Call for resignations at school in special measures

The Northern Echo: CALL FOR RESIGNATIONS: An artist’s impression of the initial design for the new school building at Ian Ramsey Secondary School that was released last year. CALL FOR RESIGNATIONS: An artist’s impression of the initial design for the new school building at Ian Ramsey Secondary School that was released last year.

A SENIOR councillor has called for further resignations after a school was placed in special measures.

Ken Lupton, former leader of Stockton Borough Council and Tory group leader, raised the issue of Ian Ramsey School at a meeting of the full council.

The headteacher at the Church of England School, Janet Wilson, quit after an Ofsted report rated it ‘inadequate’ last month.

The school, in Fairfield, Stockton, was previously rated ‘good’ but it has been placed in special measures after inspectors criticised its leadership and teaching.

There are moves for it to become an academy - moving it outside council control - while staff from the Ofsted-rated ‘outstanding’ school, St Bede’s in Sunderland, have been drafted in to improve standards.

But Cllr Lupton raised the issue of the school during the Stockton Town Hall meeting

He asked Ann McCoy, cabinet member for Children and Young People: “How has such a failure in performance came about and what actions are being taken to rectify the problems identified by Ofsted in this school?”

She said that the council had identified a need to improve standards before the Ofsted slating.

The authority is also working to with the Church of England and St Bede’s Academy to improve standards, which she said, remained above the national average.

But Cllr Lupton replied: “The headteacher found it appropriate to resign. Now we’re getting these excuses for non-performance. Is there are any other people from within the authority who will take responsibility and resign?”

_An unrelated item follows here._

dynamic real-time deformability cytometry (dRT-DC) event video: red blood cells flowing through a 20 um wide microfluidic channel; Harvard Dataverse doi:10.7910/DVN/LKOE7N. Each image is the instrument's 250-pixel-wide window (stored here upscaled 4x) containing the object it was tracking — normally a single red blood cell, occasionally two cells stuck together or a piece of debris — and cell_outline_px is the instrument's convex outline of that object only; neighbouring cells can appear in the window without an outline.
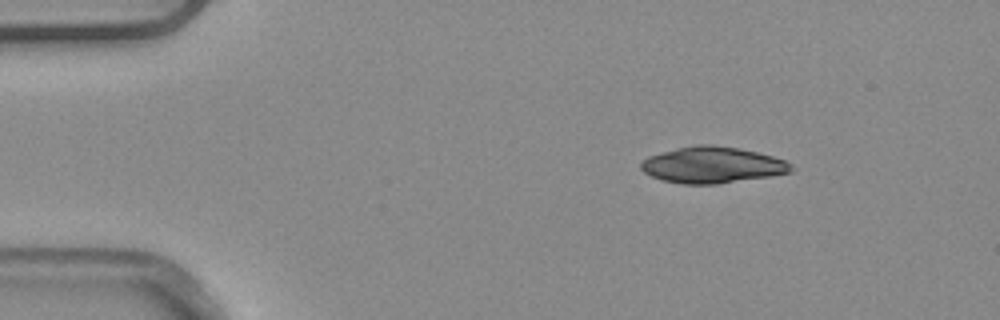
{"species": "common noctule bat (a hibernating species)", "species_latin": "Nyctalus noctula", "temperature_condition": "warm", "stored_images_in_passage": 3, "camera_frame_rate_fps": 3000, "um_per_image_px": 0.085, "animal": {"sex": "male", "body_mass_g": 20.4}, "frame": {"image": 1, "passage_image": 1, "time_ms": 0.0, "image_size_px": [1000, 320], "cell_outline_px": [[792, 172], [768, 176], [716, 184], [684, 184], [664, 180], [652, 176], [644, 172], [640, 168], [640, 164], [648, 156], [676, 148], [696, 144], [712, 144], [740, 148], [772, 156], [784, 160], [792, 164]], "centroid_in_image_um": [60.54, 14.01], "position_along_channel_um": 24.5, "area_um2": 31.56}}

Cllr McCoy told him: “It would be totally inappropriate for me to identify any people here who are involved with helping this school and call their resignation. Absolutely inappropriate.

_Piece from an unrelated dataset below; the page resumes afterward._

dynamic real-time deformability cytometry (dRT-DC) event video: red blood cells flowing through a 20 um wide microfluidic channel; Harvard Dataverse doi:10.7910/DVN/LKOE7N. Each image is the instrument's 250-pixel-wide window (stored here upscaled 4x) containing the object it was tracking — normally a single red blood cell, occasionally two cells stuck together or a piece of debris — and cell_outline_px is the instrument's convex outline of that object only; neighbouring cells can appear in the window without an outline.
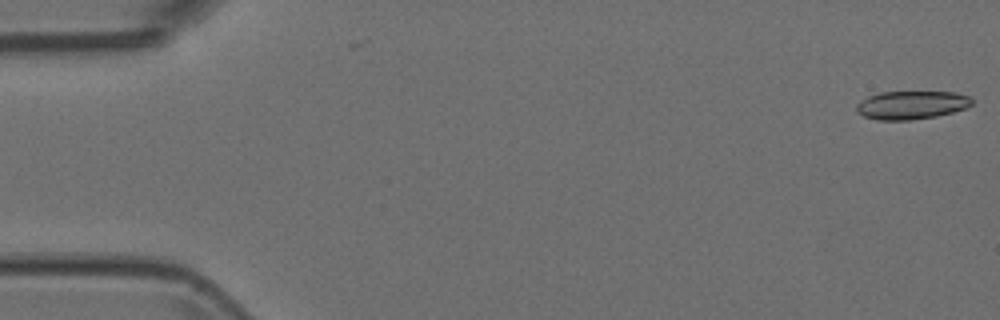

“We will still work and help academies in Stockton, something that not every local authority does. I will give you a commitment that I will keep you informed on progress at the school.”

The Ofsted report, published in early May, said the quality of marking was not good enough, teachers had low expectations of pupils and homework wasn’t set often enough in a number of subjects.

A new management structure is being drawn up and a new school building is due to open in September.

Last year, 61 per cent of pupils at the school achieved five A* to C grades including English and Maths, above the national average.